**TASK GOAL**
Repeat the data below with no changes.

(Beginning of SOURCE DATA)

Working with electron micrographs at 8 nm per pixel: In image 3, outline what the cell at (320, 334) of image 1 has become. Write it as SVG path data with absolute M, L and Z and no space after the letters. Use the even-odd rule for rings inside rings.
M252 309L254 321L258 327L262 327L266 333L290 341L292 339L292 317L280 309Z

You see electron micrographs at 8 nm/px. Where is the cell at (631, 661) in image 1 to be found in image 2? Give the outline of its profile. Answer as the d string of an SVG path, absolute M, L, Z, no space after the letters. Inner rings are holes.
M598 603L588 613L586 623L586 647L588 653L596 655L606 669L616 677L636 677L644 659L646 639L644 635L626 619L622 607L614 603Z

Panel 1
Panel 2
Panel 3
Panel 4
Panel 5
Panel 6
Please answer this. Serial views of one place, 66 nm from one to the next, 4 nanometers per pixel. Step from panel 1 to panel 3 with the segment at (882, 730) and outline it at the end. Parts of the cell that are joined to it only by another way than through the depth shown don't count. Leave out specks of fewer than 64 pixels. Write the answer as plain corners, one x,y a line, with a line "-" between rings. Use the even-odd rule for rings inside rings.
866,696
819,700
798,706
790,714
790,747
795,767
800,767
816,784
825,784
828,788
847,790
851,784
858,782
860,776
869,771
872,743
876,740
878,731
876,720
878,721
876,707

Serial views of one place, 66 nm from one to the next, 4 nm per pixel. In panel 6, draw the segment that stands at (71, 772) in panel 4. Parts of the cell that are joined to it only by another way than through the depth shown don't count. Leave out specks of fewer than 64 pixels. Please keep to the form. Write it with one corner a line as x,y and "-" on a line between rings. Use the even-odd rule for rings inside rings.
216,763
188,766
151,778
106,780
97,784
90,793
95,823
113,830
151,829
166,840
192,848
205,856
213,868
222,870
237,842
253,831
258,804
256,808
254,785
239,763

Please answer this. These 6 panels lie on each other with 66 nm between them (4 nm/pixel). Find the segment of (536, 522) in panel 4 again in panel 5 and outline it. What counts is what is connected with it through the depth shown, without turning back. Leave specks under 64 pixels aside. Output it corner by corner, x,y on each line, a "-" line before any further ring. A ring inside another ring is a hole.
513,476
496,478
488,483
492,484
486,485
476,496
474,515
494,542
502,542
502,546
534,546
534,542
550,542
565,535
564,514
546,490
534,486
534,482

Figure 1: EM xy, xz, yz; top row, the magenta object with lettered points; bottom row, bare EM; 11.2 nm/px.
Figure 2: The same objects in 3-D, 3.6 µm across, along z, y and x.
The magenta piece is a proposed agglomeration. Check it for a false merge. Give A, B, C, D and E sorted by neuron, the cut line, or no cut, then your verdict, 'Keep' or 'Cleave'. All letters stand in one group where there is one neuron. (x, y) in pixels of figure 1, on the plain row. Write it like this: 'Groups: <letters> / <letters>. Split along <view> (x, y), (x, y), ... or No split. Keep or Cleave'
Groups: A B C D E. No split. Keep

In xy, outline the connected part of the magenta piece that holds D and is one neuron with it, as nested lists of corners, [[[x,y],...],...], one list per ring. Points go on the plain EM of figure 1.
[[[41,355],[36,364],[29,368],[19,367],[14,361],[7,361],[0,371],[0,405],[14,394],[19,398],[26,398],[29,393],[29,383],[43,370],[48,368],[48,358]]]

(End of SOURCE DATA)

**RESULT OF THIS TASK**
Working with electron micrographs at 8 nm per pixel: In image 3, outline what the cell at (320, 334) of image 1 has become. Write it as SVG path data with absolute M, L and Z and no space after the letters. Use the even-odd rule for rings inside rings.
M252 309L254 321L258 327L262 327L266 333L290 341L292 339L292 317L280 309Z

You see electron micrographs at 8 nm/px. Where is the cell at (631, 661) in image 1 to be found in image 2? Give the outline of its profile. Answer as the d string of an SVG path, absolute M, L, Z, no space after the letters. Inner rings are holes.
M598 603L588 613L586 623L586 647L588 653L596 655L606 669L616 677L636 677L644 659L646 639L644 635L626 619L622 607L614 603Z

Panel 1
Panel 2
Panel 3
Panel 4
Panel 5
Panel 6
Please answer this. Serial views of one place, 66 nm from one to the next, 4 nanometers per pixel. Step from panel 1 to panel 3 with the segment at (882, 730) and outline it at the end. Parts of the cell that are joined to it only by another way than through the depth shown don't count. Leave out specks of fewer than 64 pixels. Write the answer as plain corners, one x,y a line, with a line "-" between rings. Use the even-odd rule for rings inside rings.
866,696
819,700
798,706
790,714
790,747
795,767
800,767
816,784
825,784
828,788
847,790
851,784
858,782
860,776
869,771
872,743
876,740
878,731
876,720
878,721
876,707

Serial views of one place, 66 nm from one to the next, 4 nm per pixel. In panel 6, draw the segment that stands at (71, 772) in panel 4. Parts of the cell that are joined to it only by another way than through the depth shown don't count. Leave out specks of fewer than 64 pixels. Please keep to the form. Write it with one corner a line as x,y and "-" on a line between rings. Use the even-odd rule for rings inside rings.
216,763
188,766
151,778
106,780
97,784
90,793
95,823
113,830
151,829
166,840
192,848
205,856
213,868
222,870
237,842
253,831
258,804
256,808
254,785
239,763

Please answer this. These 6 panels lie on each other with 66 nm between them (4 nm/pixel). Find the segment of (536, 522) in panel 4 again in panel 5 and outline it. What counts is what is connected with it through the depth shown, without turning back. Leave specks under 64 pixels aside. Output it corner by corner, x,y on each line, a "-" line before any further ring. A ring inside another ring is a hole.
513,476
496,478
488,483
492,484
486,485
476,496
474,515
494,542
502,542
502,546
534,546
534,542
550,542
565,535
564,514
546,490
534,486
534,482

Figure 1: EM xy, xz, yz; top row, the magenta object with lettered points; bottom row, bare EM; 11.2 nm/px.
Figure 2: The same objects in 3-D, 3.6 µm across, along z, y and x.
The magenta piece is a proposed agglomeration. Check it for a false merge. Give A, B, C, D and E sorted by neuron, the cut line, or no cut, then your verdict, 'Keep' or 'Cleave'. All letters stand in one group where there is one neuron. (x, y) in pixels of figure 1, on the plain row. Write it like this: 'Groups: <letters> / <letters>. Split along <view> (x, y), (x, y), ... or No split. Keep or Cleave'
Groups: A B C D E. No split. Keep

In xy, outline the connected part of the magenta piece that holds D and is one neuron with it, as nested lists of corners, [[[x,y],...],...], one list per ring. Points go on the plain EM of figure 1.
[[[41,355],[36,364],[29,368],[19,367],[14,361],[7,361],[0,371],[0,405],[14,394],[19,398],[26,398],[29,393],[29,383],[43,370],[48,368],[48,358]]]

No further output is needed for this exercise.